Friday, February 24, 2012

February 24th. Chitwan NP

Today we made a side trip to the beautiful village of Laxmibas near Madi to see the health clinic there. This village is in the "buffer zone" surrounding the park, the the people there have a vested interest in maintaing the ecosystem and protecting the animals.

We set off around 8am in two vans - the kids were left behind to do another elephant safari and a hike to the surrounding lookout towers. The weather was very misty and it was hard to see any hazards ahead. Sure enough, after about 20 minutes we saw the faint shape of a huge rhino blocking the road. We waited a few minutes until the rhino slowly moved into the undergrowth, and then slowly proceeded. Upon passing the rhino we noticed that she had a baby with her. "This is not good!" said the ranger who was accompanying us. Suddenly we heard a huge snort and the mother rhino started to charge us. The driver immediately accelerated the vehicle but was having a hard time outrunning the rhino. Eventually, however, she got tired and slowed down.

Camera pose and intrinsics data
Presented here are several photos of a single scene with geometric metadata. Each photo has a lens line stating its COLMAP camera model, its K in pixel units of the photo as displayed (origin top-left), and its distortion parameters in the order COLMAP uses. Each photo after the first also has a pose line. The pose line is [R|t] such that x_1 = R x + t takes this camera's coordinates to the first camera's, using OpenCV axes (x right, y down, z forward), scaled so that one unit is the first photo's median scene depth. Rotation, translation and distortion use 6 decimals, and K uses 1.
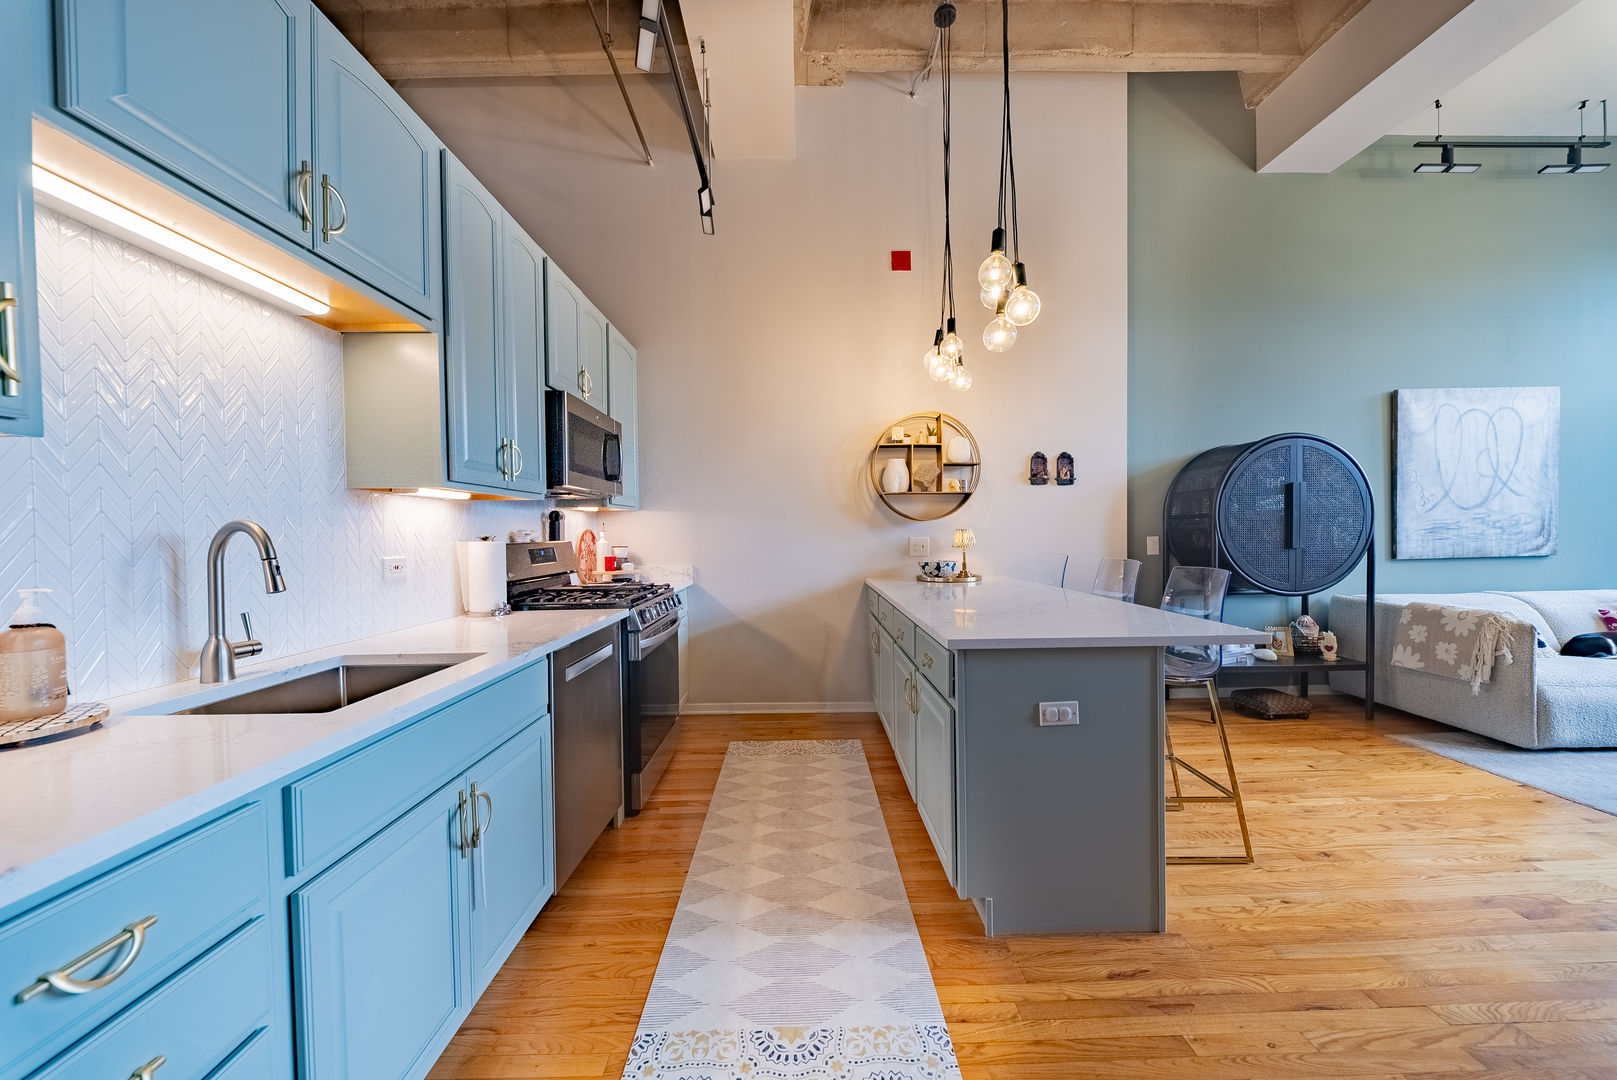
lens RADIAL K [[570.9, 0, 808.3], [0, 570.9, 540.9], [0, 0, 1]] dist [-0.005927, -0.000178]
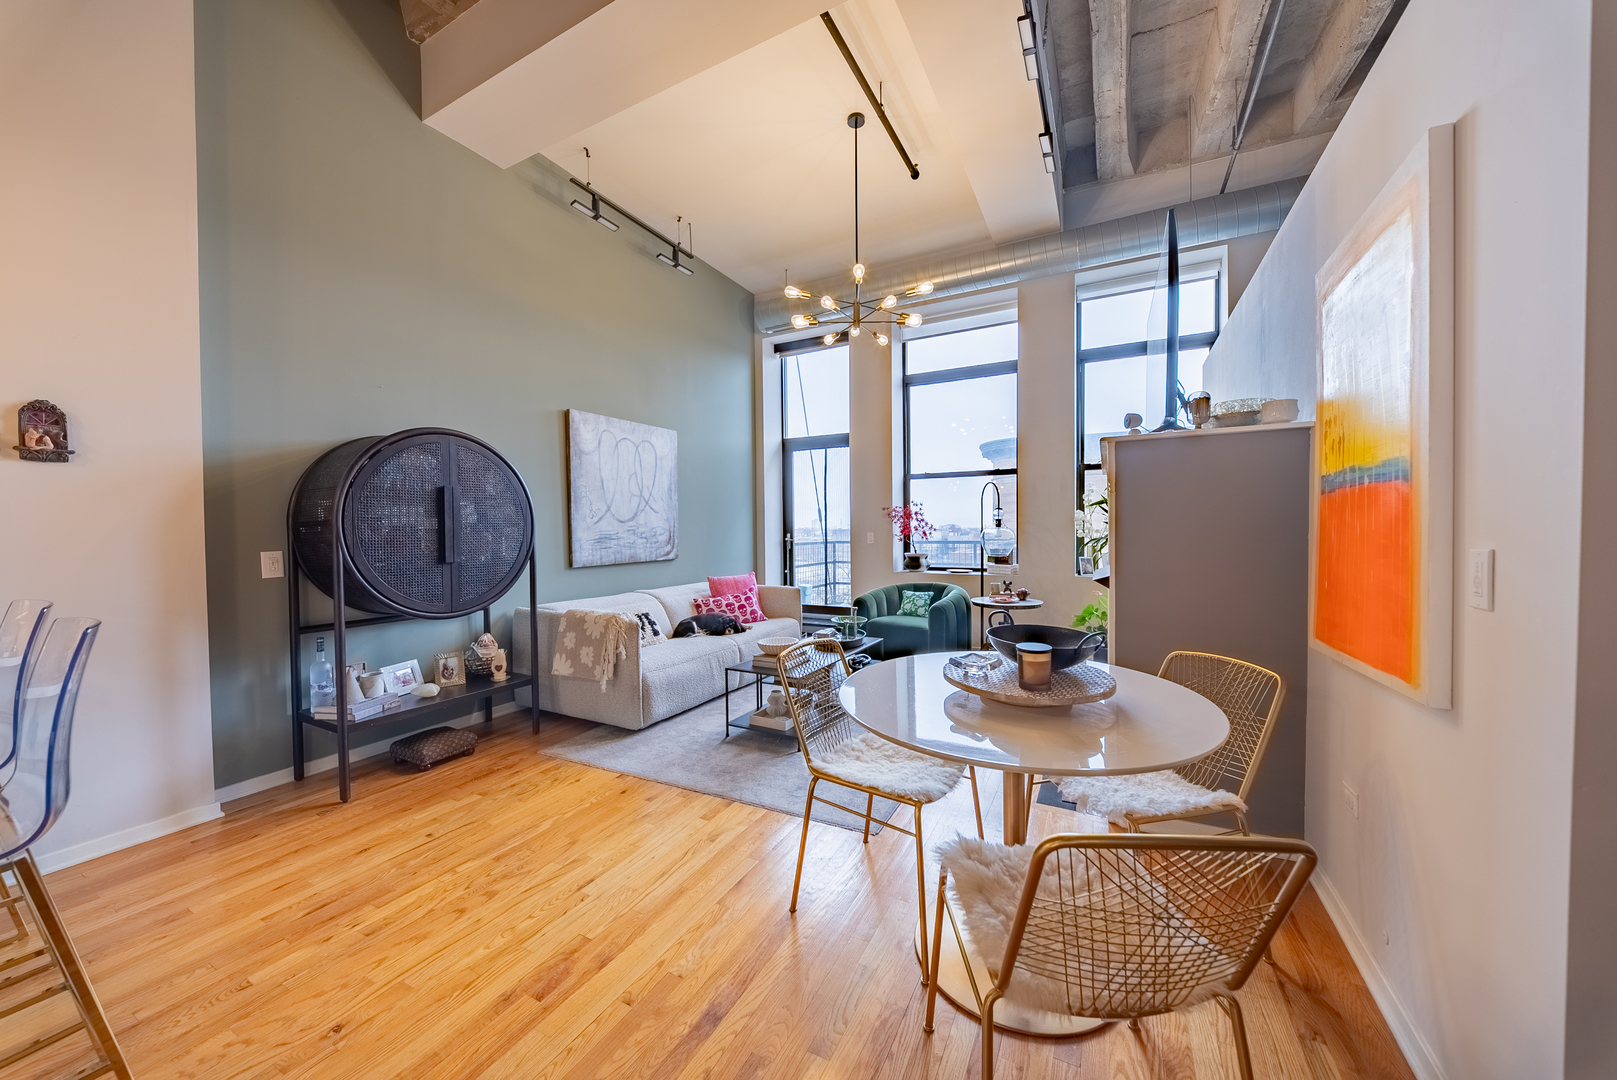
lens RADIAL K [[570.9, 0, 808.4], [0, 570.9, 538.3], [0, 0, 1]] dist [-0.005927, -0.000178]
pose [[0.479677, -0.001595, 0.877444, 0.359857], [0.019582, 0.999769, -0.008887, -0.005308], [-0.877227, 0.021445, 0.479597, 0.109130]]
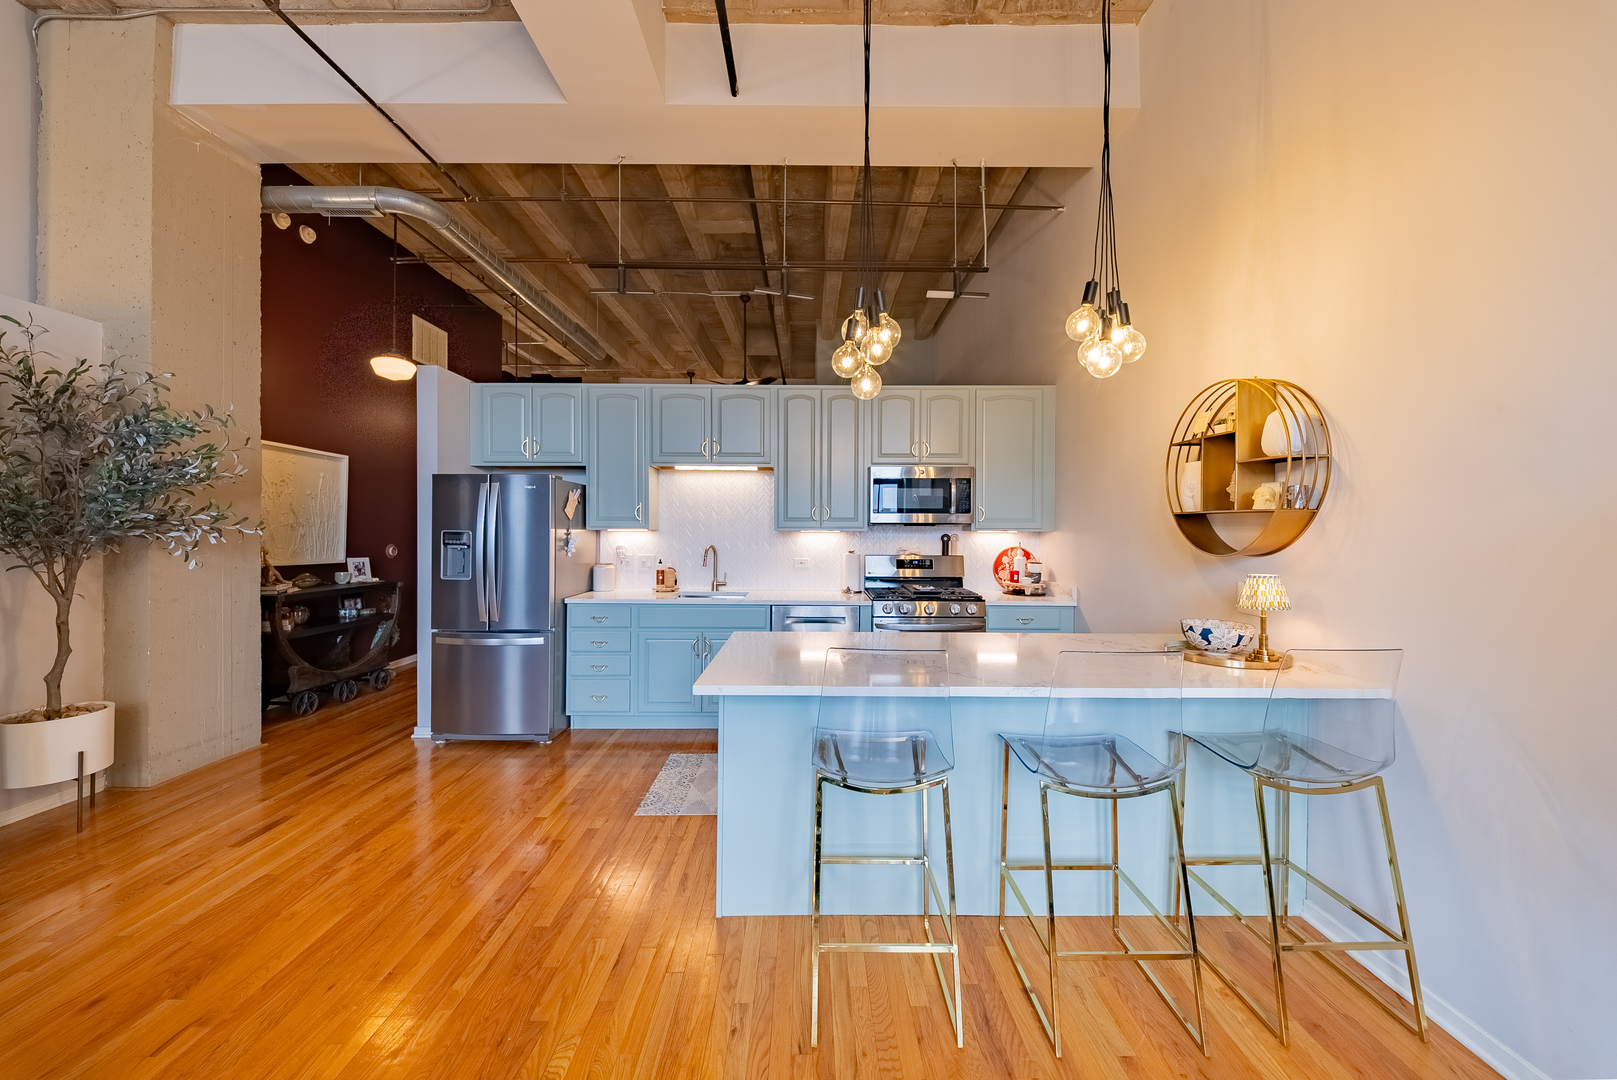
lens RADIAL K [[570.9, 0, 806.7], [0, 570.9, 536.3], [0, 0, 1]] dist [-0.005927, -0.000178]
pose [[-0.004859, 0.025350, -0.999667, 0.888007], [-0.020534, 0.999465, 0.025445, -0.068719], [0.999777, 0.020650, -0.004336, 0.582199]]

● **APPLY WHAT YOU READ**:
a: Copy the Chitwan trip post word for word, starting at "February 24th. Chitwan" and ending at "protecting the animals.".
b: According to the Chitwan trip post, which village did the group visit to see a health clinic?
c: Please translate this sentence from the Chitwan trip post into Spanish: "The weather was very misty and it was hard to see any hazards ahead."

● **SOLUTION LIST**:
a:
February 24th. Chitwan NP

Today we made a side trip to the beautiful village of Laxmibas near Madi to see the health clinic there. This village is in the "buffer zone" surrounding the park, the the people there have a vested interest in maintaing the ecosystem and protecting the animals.

b: Laxmibas, near Madi.

c: El tiempo estaba muy brumoso y era difícil ver cualquier peligro más adelante.